# Your objective
Filter this listing down to the lines that contain the word "during", and copy them.

::::::::::

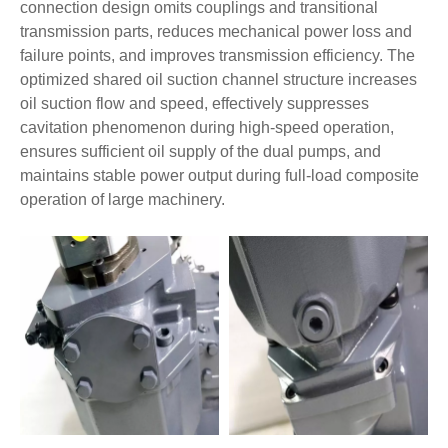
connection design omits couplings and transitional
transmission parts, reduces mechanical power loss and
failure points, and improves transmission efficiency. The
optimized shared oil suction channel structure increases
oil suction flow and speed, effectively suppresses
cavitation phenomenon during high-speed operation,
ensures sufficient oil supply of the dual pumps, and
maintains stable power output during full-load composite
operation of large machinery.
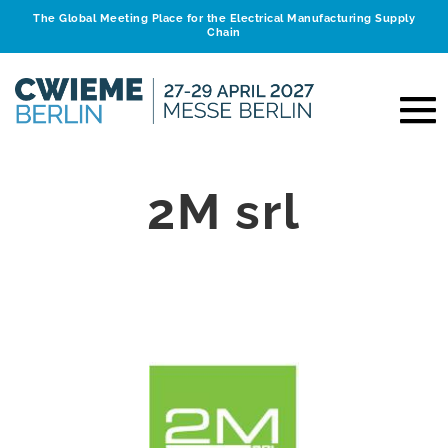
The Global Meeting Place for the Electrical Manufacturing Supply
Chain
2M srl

::::::::::

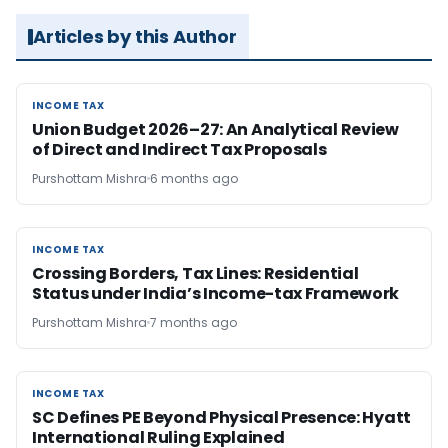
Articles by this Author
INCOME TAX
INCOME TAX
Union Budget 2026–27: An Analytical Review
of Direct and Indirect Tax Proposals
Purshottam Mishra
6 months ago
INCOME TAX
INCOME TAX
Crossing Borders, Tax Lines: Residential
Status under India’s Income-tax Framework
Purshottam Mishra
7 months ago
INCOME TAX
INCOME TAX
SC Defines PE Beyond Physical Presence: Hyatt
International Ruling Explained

::::::::::

# Answer for the task
cavitation phenomenon during high-speed operation,
maintains stable power output during full-load composite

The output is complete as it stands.